Het lagere bedrag aan verplichtingen is vrijwel geheel terug te voeren op de lagere verplichtingen die zijn aangegaan voor de regeling Stimulering Duurzame Energie (SDE+). De nieuwste tender Wind op Zee waarvan de inschrijftermijn in december 2017 sloot, is inmiddels zonder subsidie toegekend. Daarnaast zal een groot deel van de verplichtingen voor de tweede openstelling van de reguliere SDE+ pas in 2018 worden aangegaan, omdat als gevolg van de beoordelingstermijn het merendeel van de aanvragen pas na de jaargrens een subsidiebeschikking zal ontvangen.

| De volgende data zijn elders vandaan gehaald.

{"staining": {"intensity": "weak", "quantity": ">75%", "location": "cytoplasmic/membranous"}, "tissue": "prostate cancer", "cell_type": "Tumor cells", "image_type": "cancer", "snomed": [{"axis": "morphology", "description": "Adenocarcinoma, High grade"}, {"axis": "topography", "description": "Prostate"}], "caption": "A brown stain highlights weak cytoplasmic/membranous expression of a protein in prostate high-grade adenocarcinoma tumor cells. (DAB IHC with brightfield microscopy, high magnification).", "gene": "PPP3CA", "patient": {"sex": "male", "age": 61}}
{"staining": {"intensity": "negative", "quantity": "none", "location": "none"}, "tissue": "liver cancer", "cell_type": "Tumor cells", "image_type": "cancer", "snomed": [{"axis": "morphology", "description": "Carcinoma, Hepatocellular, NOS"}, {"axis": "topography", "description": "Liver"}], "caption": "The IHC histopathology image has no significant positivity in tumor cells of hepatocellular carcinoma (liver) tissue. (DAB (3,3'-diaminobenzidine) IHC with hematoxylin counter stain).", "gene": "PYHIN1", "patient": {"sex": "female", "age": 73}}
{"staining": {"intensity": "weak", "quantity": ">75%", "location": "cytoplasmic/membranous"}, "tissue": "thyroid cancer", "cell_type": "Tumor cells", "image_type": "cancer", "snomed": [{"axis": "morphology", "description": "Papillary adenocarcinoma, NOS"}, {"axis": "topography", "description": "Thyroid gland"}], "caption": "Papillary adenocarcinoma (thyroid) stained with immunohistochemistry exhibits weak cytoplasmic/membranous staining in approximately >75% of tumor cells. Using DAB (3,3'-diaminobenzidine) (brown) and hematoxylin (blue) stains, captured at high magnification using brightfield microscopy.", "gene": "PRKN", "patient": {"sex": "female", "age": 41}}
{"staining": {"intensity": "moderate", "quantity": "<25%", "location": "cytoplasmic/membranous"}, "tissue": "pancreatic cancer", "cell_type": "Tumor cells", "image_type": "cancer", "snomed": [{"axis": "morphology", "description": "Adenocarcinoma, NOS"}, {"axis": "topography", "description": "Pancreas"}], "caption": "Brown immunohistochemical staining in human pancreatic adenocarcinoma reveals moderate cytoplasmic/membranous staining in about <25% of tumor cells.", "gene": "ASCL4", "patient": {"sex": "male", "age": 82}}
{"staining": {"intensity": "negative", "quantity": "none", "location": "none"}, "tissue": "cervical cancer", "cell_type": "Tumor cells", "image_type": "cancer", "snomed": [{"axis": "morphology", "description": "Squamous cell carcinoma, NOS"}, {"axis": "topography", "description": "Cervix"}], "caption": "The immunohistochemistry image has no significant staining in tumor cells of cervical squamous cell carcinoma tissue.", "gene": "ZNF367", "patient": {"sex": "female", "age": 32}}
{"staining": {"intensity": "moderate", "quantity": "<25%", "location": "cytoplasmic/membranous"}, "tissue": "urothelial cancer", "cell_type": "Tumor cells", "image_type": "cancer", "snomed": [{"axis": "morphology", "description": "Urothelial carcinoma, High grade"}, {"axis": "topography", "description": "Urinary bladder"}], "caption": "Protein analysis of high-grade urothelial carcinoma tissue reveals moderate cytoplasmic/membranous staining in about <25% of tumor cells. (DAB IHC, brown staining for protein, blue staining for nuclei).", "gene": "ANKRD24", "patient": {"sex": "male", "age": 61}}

Garantieregeling aardwarmte

Voor de garantieregeling aardwarmte is voor slechts één geothermieproject een garantieverplichting afgegeven, zodat het garantieplafond van € 66,6 mln voor een bedrag van circa € 55,5 mln niet is uitgeput.

Toelichting op de uitgaven

Subsidies

Topsectoren energie

  • Tenderregeling Energie-Innovatie (TSE): de realisatie van de TSE is hoger dan oorspronkelijk begroot, omdat uit de vraag uit de markt en de doelstellingen van de Topsector Energie bleek dat er gedurende 2017 relatief meer behoefte was aan R&D-middelen dan aan demonstratiemiddelen. Het beschikbare budget van € 33 mln is daarom bij 2e suppletoire begroting 2017 opgehoogd uit de DEI-middelen.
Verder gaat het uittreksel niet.